Work to complete
Please reproduce the entries below word for word, from the line containing "What is the difference" through the end of the entries, and leave the pictures out of your answer.

Task inputs
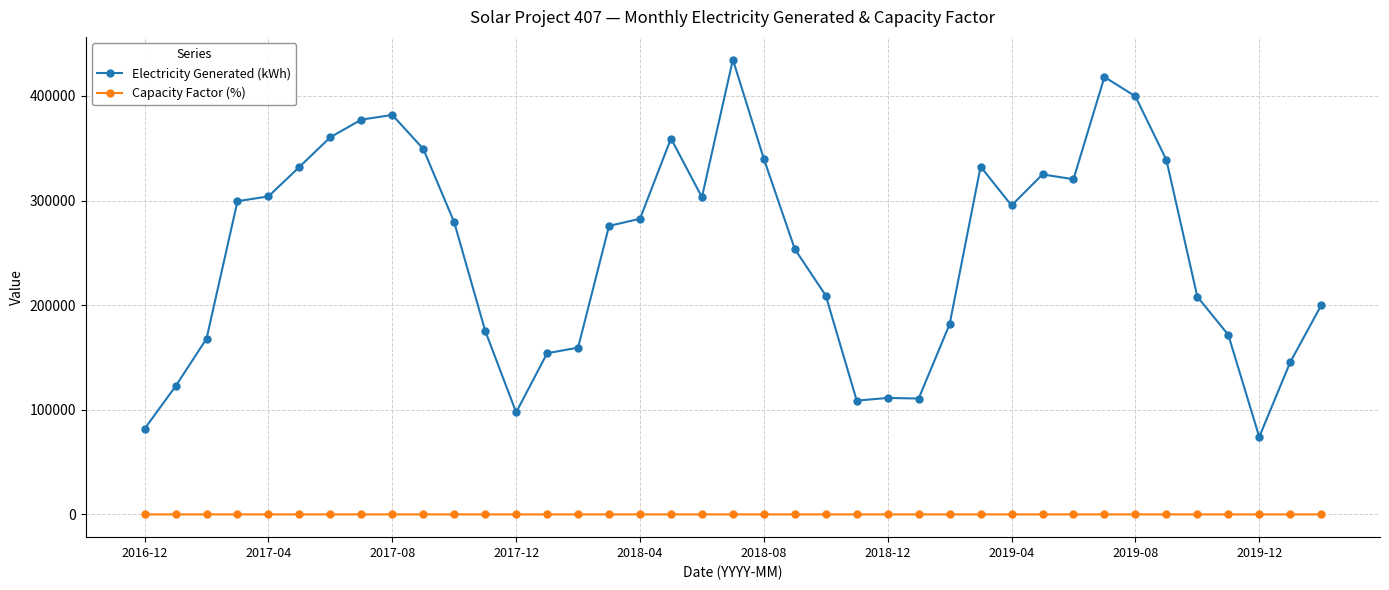

What is the value of the Electricity Generated (kWh) point at the 22nd from the left?

253572.5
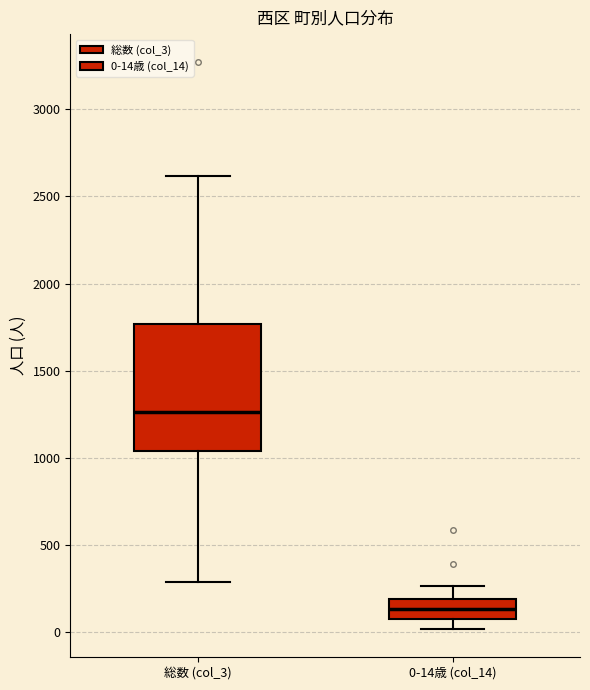

Which box is the tallest, from its lower edge to its upper edge?

総数 (col_3)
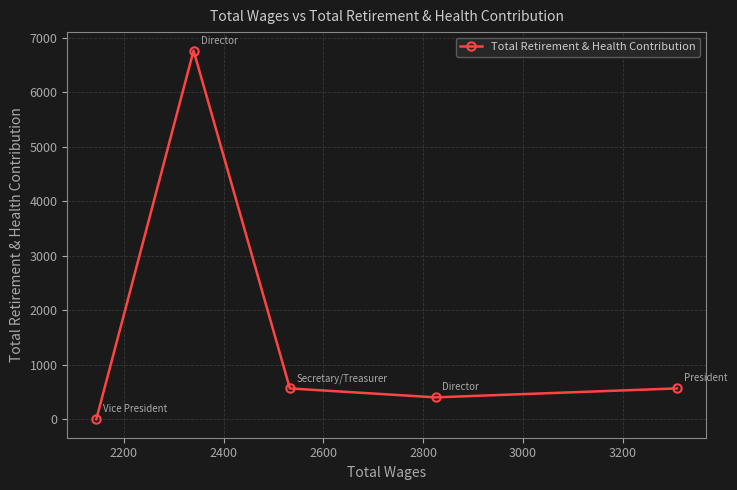

What is the difference between the second highest and minimum values?

566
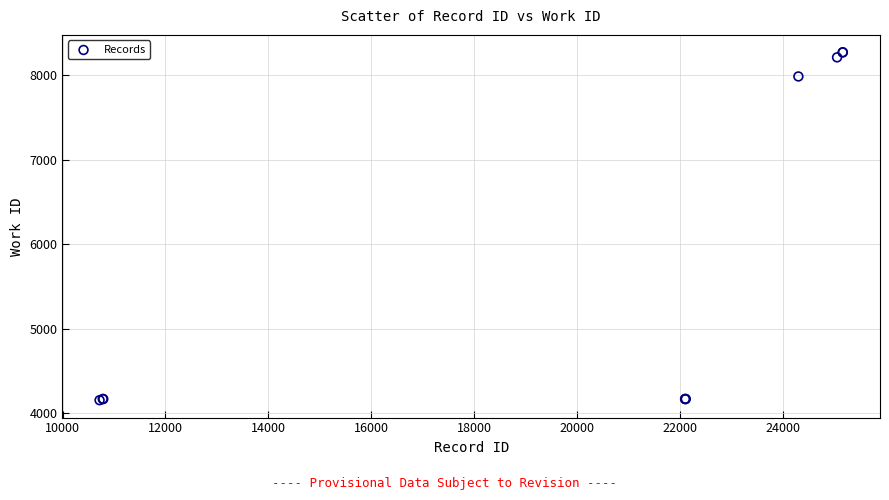

What Y value in the scatter plot is closest to 6211?

7984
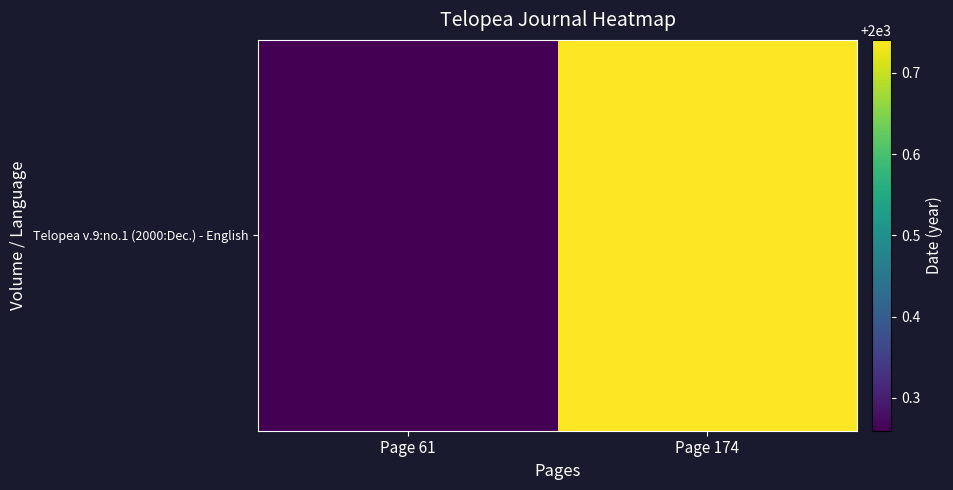

Rank the categories by value from highest to lowest.

Page 174, Page 61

Reply
What is the difference between the second highest and minimum values?

566

What Y value in the scatter plot is closest to 6211?

7984

Rank the categories by value from highest to lowest.

Page 174, Page 61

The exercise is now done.